DOCUMENT PASSAGE:
┏━━
While KHRN did not have details of Mr Sanchez's arrest, rights group Hengaw alleged he was arrested in the Kurdish city of Saqqez, the home town of Mahsa Amini, whose death in the hands of Iran's morality police has led to the fiercest protests in decades.

Mr Sanchez was arrested three weeks ago after visiting Amini's grave, a source told Hengaw.

“We learnt this morning from the foreign ministry that there’s a 99 per cent chance he [has been] arrested,” his mother Celia Cogedor told AP on Wednesday.

His sister is due to meet officials at the Spanish foreign ministry in Madrid on Thursday to learn further details.

The foreign ministry said in a statement that the Spanish embassy in Tehran is in touch with Iranian authorities about Mr Sanchez.

The detention comes at a time when anti-regime protests — which began when Amini, 22, died on September 16 — are continuing across Iran.

At least 234 people have since been killed, including 29 children, according to the Oslo-based Iran Organisation for Human Rights.

Protests are expected to intensify on Wednesday, which marks 40 days since Amini's death and the end of the traditional mourning period in Iran.

Mr Sanchez, a former paratrooper, has not been heard from in three weeks, his family said on Monday.

He was last seen in Iraq after hiking through 15 countries on his way to the World Cup in Qatar, but his social media posts stopped on October 1, the day he entered Iran.
┗━━
SOURCE DATA:
┏━━
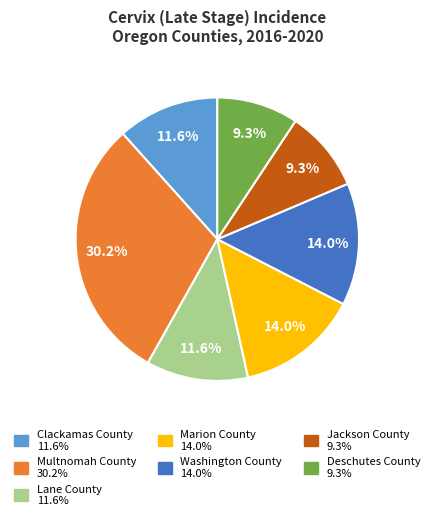

What percentage do Jackson County and Marion County together represent?

23.3%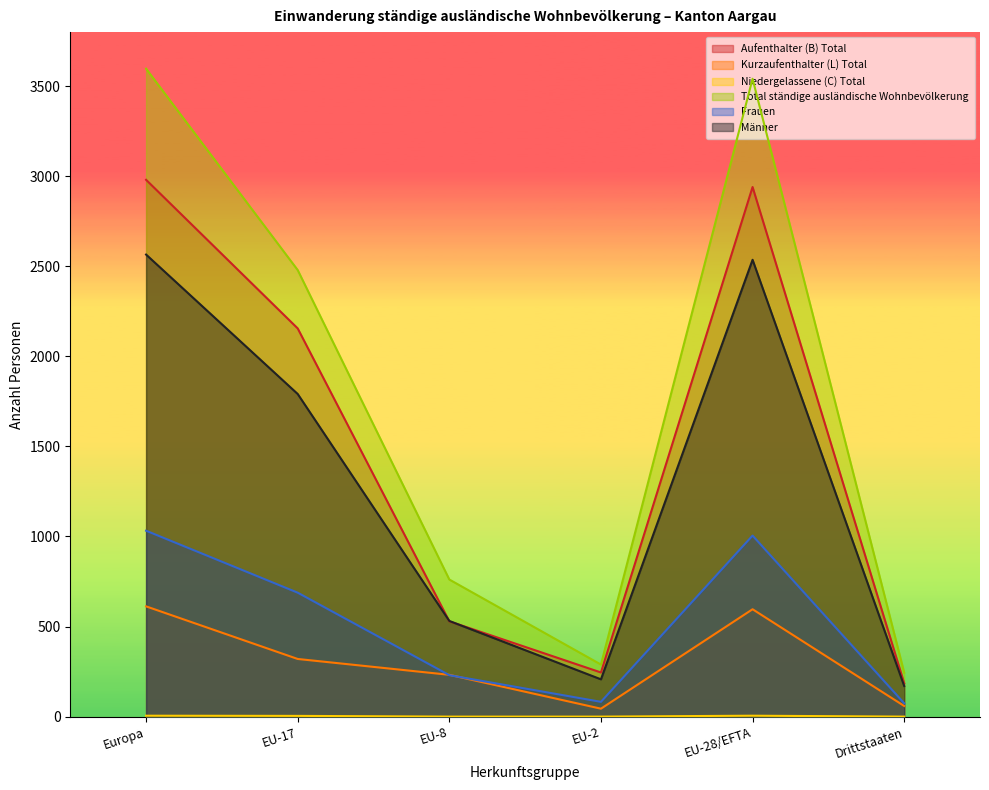

What is the value of the Kurzaufenthalter (L) Total point at the 3rd from the left?

232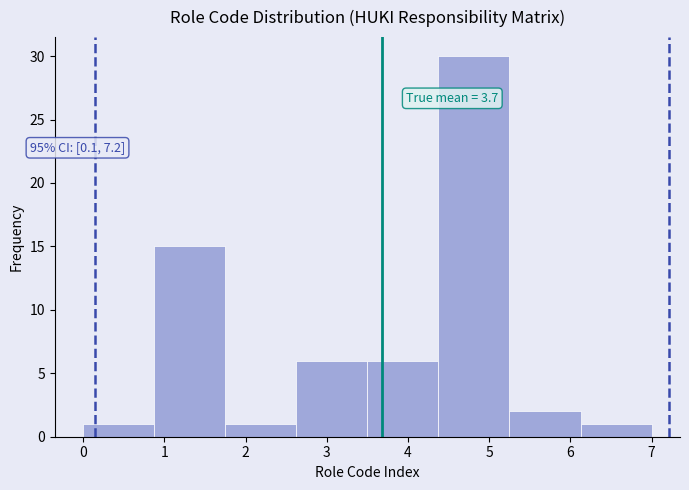

Which range on the x-axis has the tallest bar?

4.4 to 5.3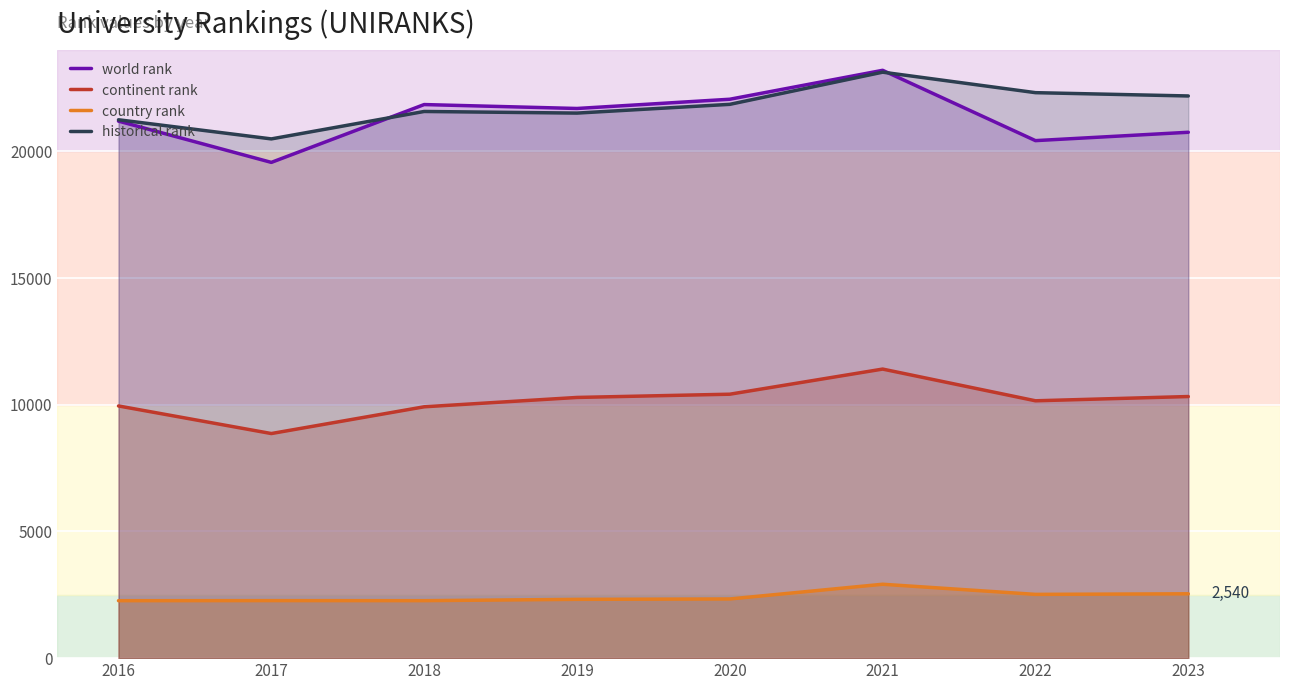

Where does the continent rank series first go above 10291?

2020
┗━━
EXERCISE OBJECTIVE: Extend the news report on Mr Sanchez's detention in Iran, starting after its final sentence.

REPLY TO THE TASK:
He is believed to have been headed for Marivan, in Iran's Kurdistan province, where a family had offered to host him, and then on to Tehran and the southern port city of Bandar Abbas.

His family say he had previously visited Iran in 2019, when he cycled from Madrid to Saudi Arabia.

Several foreigners have been detained since the start of the protests, including two French citizens that Tehran has accused of spying.

Espionage is a common accusation thrown at dual and foreign citizens visiting the country. Iran has arrested visitors in droves since the collapse of the nuclear deal in an attempt to gain international leverage.

Many are held at Tehran's notorious Evin prison, which was the site of a deadly fire on October 15.

Sources from inside the prison, notorious for its gross human rights offences, said the fire was started by authorities' unlawful use of force against prisoners, with shooting recorded more than an hour before the fire allegedly began.